*** Data supplied ***
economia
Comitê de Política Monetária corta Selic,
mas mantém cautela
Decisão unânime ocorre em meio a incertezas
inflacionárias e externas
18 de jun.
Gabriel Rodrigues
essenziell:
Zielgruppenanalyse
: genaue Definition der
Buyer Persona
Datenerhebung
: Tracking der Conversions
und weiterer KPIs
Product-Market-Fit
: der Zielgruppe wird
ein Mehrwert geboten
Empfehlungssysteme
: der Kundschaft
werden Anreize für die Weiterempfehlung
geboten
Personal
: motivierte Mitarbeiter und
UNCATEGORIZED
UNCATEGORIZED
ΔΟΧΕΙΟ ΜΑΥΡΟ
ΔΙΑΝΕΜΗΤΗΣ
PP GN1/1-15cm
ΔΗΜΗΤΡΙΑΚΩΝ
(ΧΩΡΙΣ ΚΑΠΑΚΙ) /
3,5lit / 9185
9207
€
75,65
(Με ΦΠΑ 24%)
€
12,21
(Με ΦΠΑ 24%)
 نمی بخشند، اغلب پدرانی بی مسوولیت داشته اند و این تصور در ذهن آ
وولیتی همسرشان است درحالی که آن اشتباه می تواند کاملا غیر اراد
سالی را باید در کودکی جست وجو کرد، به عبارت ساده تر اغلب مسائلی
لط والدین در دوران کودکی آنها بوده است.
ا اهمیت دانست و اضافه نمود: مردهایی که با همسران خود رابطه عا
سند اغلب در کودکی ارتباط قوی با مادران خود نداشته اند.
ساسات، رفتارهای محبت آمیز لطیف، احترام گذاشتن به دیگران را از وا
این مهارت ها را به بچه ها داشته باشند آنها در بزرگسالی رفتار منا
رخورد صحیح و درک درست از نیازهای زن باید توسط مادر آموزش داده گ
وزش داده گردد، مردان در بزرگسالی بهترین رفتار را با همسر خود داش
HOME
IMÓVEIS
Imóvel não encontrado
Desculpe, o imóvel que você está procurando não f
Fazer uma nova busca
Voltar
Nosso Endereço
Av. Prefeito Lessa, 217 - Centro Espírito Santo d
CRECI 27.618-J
*** End of Data supplied ***
#### What is being asked:
Would you retype exactly the lines above, from the line with "ساسات، رفتارهای محبت" to the line with "Imóvel não encontrado", with both end lines kept and nothing more?

#### Task solution:
ساسات، رفتارهای محبت آمیز لطیف، احترام گذاشتن به دیگران را از وا
این مهارت ها را به بچه ها داشته باشند آنها در بزرگسالی رفتار منا
رخورد صحیح و درک درست از نیازهای زن باید توسط مادر آموزش داده گ
وزش داده گردد، مردان در بزرگسالی بهترین رفتار را با همسر خود داش
HOME
IMÓVEIS
Imóvel não encontrado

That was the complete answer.